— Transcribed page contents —
——————

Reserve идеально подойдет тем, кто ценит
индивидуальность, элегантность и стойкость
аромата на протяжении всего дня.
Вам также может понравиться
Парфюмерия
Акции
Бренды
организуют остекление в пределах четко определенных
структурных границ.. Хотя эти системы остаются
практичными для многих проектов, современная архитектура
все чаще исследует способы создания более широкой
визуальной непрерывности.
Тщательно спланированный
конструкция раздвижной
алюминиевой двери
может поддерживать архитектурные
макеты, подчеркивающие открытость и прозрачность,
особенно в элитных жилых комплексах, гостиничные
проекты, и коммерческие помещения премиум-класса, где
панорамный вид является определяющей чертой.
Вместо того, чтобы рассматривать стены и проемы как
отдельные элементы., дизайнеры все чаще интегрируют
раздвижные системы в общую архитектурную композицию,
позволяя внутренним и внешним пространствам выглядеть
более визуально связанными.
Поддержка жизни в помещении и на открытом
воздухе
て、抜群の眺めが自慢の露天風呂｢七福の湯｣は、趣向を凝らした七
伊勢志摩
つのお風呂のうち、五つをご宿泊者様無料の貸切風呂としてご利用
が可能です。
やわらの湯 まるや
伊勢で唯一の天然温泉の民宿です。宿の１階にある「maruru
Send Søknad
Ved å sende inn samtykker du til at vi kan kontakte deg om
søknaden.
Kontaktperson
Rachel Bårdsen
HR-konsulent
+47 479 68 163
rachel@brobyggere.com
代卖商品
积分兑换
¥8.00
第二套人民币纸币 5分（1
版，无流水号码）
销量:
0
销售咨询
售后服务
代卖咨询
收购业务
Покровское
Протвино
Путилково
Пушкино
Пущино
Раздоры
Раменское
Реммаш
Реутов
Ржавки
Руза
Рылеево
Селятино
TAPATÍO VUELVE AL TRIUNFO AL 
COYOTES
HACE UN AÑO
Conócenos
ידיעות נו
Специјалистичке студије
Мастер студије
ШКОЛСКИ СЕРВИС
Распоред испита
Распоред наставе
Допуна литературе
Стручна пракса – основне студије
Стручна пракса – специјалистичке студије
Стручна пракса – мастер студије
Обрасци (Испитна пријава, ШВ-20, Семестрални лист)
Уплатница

——————

Transcribe each entry verbatim, leaving none out.

— TASK ANSWER —
Reserve идеально подойдет тем, кто ценит
индивидуальность, элегантность и стойкость
аромата на протяжении всего дня.
Вам также может понравиться
Парфюмерия
Акции
Бренды
организуют остекление в пределах четко определенных
структурных границ.. Хотя эти системы остаются
практичными для многих проектов, современная архитектура
все чаще исследует способы создания более широкой
визуальной непрерывности.
Тщательно спланированный
конструкция раздвижной
алюминиевой двери
может поддерживать архитектурные
макеты, подчеркивающие открытость и прозрачность,
особенно в элитных жилых комплексах, гостиничные
проекты, и коммерческие помещения премиум-класса, где
панорамный вид является определяющей чертой.
Вместо того, чтобы рассматривать стены и проемы как
отдельные элементы., дизайнеры все чаще интегрируют
раздвижные системы в общую архитектурную композицию,
позволяя внутренним и внешним пространствам выглядеть
более визуально связанными.
Поддержка жизни в помещении и на открытом
воздухе
て、抜群の眺めが自慢の露天風呂｢七福の湯｣は、趣向を凝らした七
伊勢志摩
つのお風呂のうち、五つをご宿泊者様無料の貸切風呂としてご利用
が可能です。
やわらの湯 まるや
伊勢で唯一の天然温泉の民宿です。宿の１階にある「maruru
Send Søknad
Ved å sende inn samtykker du til at vi kan kontakte deg om
søknaden.
Kontaktperson
Rachel Bårdsen
HR-konsulent
+47 479 68 163
rachel@brobyggere.com
代卖商品
积分兑换
¥8.00
第二套人民币纸币 5分（1
版，无流水号码）
销量:
0
销售咨询
售后服务
代卖咨询
收购业务
Покровское
Протвино
Путилково
Пушкино
Пущино
Раздоры
Раменское
Реммаш
Реутов
Ржавки
Руза
Рылеево
Селятино
TAPATÍO VUELVE AL TRIUNFO AL 
COYOTES
HACE UN AÑO
Conócenos
ידיעות נו
Специјалистичке студије
Мастер студије
ШКОЛСКИ СЕРВИС
Распоред испита
Распоред наставе
Допуна литературе
Стручна пракса – основне студије
Стручна пракса – специјалистичке студије
Стручна пракса – мастер студије
Обрасци (Испитна пријава, ШВ-20, Семестрални лист)
Уплатница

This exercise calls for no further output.